* Your objective:
Report each line from the data below that holds the word "fwbw".

** Opening Provided data block **

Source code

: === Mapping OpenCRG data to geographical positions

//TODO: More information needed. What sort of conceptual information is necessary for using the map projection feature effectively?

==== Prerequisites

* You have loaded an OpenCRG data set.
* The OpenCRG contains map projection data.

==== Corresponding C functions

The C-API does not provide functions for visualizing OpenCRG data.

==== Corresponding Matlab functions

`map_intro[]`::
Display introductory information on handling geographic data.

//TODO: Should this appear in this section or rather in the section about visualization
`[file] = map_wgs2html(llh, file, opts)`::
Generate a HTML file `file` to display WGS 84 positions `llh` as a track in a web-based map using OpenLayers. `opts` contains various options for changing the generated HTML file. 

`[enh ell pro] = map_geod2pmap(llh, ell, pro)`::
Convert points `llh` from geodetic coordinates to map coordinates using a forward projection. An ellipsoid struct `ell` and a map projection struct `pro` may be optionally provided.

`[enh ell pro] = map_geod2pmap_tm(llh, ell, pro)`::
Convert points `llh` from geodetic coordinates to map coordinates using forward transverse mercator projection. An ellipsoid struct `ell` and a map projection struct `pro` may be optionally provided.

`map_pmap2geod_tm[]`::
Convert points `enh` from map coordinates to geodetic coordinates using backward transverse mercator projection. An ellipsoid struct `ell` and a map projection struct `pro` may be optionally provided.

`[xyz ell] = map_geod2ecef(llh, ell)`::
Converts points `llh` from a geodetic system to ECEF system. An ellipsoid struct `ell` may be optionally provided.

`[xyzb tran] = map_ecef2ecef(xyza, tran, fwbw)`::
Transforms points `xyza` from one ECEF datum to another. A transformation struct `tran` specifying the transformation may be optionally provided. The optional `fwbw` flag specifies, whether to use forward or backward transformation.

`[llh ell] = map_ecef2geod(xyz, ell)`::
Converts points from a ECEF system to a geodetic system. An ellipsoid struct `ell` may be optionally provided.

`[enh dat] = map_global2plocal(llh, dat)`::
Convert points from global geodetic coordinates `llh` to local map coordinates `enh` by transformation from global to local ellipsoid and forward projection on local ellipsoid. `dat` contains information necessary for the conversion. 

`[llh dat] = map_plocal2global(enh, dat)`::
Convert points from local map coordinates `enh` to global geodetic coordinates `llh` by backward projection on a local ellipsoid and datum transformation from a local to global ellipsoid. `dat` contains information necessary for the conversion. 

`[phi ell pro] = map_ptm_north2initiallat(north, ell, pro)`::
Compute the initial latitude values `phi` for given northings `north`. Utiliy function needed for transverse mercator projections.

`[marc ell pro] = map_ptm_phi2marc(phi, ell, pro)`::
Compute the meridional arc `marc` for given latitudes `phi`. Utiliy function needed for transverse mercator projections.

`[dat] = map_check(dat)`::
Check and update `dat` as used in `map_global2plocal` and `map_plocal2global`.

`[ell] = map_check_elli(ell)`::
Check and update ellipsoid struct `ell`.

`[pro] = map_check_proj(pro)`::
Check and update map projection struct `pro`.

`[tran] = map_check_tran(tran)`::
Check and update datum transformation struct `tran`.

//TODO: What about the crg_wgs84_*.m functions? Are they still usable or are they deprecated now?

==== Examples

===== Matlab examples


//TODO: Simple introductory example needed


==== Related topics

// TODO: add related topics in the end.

** Closing Provided data block **
** Opening Provided data block **

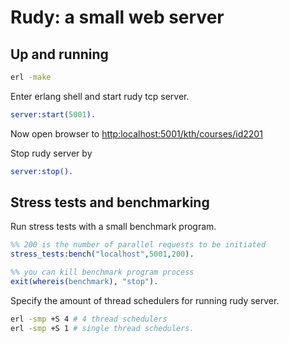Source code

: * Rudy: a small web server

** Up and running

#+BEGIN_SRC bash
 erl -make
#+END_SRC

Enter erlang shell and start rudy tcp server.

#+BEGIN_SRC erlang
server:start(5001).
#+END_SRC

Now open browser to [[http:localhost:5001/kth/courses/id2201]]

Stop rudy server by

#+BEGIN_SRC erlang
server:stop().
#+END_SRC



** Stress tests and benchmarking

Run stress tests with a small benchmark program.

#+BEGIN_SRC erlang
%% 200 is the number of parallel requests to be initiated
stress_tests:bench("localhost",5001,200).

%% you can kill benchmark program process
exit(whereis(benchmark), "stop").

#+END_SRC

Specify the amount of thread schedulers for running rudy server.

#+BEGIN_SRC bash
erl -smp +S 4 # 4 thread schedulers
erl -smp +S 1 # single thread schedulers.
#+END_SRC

** Closing Provided data block **
** Opening Provided data block **

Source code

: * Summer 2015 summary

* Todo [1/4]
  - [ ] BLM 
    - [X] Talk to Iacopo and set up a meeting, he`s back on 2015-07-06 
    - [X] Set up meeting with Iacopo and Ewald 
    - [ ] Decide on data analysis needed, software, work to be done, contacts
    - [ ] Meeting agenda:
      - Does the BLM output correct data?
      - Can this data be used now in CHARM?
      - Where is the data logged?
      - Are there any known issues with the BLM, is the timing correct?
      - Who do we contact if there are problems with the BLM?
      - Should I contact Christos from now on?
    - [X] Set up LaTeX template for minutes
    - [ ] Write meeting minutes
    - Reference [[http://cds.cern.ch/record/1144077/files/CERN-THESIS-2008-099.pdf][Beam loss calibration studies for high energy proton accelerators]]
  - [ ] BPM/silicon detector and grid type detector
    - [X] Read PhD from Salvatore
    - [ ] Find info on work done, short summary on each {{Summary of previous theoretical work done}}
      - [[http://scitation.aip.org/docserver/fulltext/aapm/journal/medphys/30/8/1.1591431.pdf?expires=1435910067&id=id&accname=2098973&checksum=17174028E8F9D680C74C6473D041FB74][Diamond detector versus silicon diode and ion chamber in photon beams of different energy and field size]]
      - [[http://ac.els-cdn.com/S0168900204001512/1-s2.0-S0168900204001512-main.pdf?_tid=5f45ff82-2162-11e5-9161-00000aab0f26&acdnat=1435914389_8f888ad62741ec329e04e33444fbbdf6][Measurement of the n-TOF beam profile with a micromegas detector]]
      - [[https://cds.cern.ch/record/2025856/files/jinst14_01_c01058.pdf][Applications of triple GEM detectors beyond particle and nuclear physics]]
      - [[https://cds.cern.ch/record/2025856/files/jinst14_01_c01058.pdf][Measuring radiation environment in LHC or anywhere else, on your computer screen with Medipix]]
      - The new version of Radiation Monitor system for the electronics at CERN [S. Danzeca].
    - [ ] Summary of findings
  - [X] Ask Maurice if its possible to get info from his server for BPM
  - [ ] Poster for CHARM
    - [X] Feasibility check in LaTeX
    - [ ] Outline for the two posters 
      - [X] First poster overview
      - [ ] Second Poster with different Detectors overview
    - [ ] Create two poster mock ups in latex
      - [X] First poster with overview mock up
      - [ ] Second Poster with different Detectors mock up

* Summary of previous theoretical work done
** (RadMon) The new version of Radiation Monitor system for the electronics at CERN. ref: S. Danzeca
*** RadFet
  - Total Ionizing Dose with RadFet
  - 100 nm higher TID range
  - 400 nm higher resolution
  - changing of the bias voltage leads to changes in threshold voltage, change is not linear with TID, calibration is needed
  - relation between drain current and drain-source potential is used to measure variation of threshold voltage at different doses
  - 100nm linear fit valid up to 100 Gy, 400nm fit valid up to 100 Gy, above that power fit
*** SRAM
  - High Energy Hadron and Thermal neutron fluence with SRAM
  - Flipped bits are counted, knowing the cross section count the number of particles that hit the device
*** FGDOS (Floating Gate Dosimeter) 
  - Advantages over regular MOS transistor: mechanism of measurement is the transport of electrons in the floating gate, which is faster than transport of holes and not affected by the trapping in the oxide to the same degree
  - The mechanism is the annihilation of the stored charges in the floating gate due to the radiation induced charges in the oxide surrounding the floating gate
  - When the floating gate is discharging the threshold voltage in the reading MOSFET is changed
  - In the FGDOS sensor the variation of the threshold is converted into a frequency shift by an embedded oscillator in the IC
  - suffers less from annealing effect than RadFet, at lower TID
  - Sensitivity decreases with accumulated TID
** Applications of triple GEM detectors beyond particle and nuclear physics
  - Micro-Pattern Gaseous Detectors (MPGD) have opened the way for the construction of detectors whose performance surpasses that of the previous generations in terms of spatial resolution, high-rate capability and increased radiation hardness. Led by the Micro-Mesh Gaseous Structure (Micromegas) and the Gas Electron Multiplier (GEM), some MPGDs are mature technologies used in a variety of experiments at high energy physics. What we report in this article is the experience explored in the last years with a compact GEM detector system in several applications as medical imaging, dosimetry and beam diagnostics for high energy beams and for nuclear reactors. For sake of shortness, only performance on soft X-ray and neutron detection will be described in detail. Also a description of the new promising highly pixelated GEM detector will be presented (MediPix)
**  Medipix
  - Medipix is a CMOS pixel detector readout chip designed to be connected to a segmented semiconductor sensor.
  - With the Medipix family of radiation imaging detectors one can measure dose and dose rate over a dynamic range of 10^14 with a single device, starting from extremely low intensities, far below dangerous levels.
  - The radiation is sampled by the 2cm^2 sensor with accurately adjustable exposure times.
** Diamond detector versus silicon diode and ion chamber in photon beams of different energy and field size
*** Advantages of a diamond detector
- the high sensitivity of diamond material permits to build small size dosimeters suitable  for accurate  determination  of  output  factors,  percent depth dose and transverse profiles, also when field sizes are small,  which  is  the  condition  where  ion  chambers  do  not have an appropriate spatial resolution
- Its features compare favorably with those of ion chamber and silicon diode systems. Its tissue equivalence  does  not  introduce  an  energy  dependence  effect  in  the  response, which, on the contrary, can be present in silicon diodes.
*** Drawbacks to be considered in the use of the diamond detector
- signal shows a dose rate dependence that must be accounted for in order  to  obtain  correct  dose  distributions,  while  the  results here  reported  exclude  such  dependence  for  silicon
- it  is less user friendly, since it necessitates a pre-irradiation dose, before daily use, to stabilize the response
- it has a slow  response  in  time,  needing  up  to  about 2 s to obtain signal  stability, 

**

** Closing Provided data block **

* Your response:
`[xyzb tran] = map_ecef2ecef(xyza, tran, fwbw)`::
Transforms points `xyza` from one ECEF datum to another. A transformation struct `tran` specifying the transformation may be optionally provided. The optional `fwbw` flag specifies, whether to use forward or backward transformation.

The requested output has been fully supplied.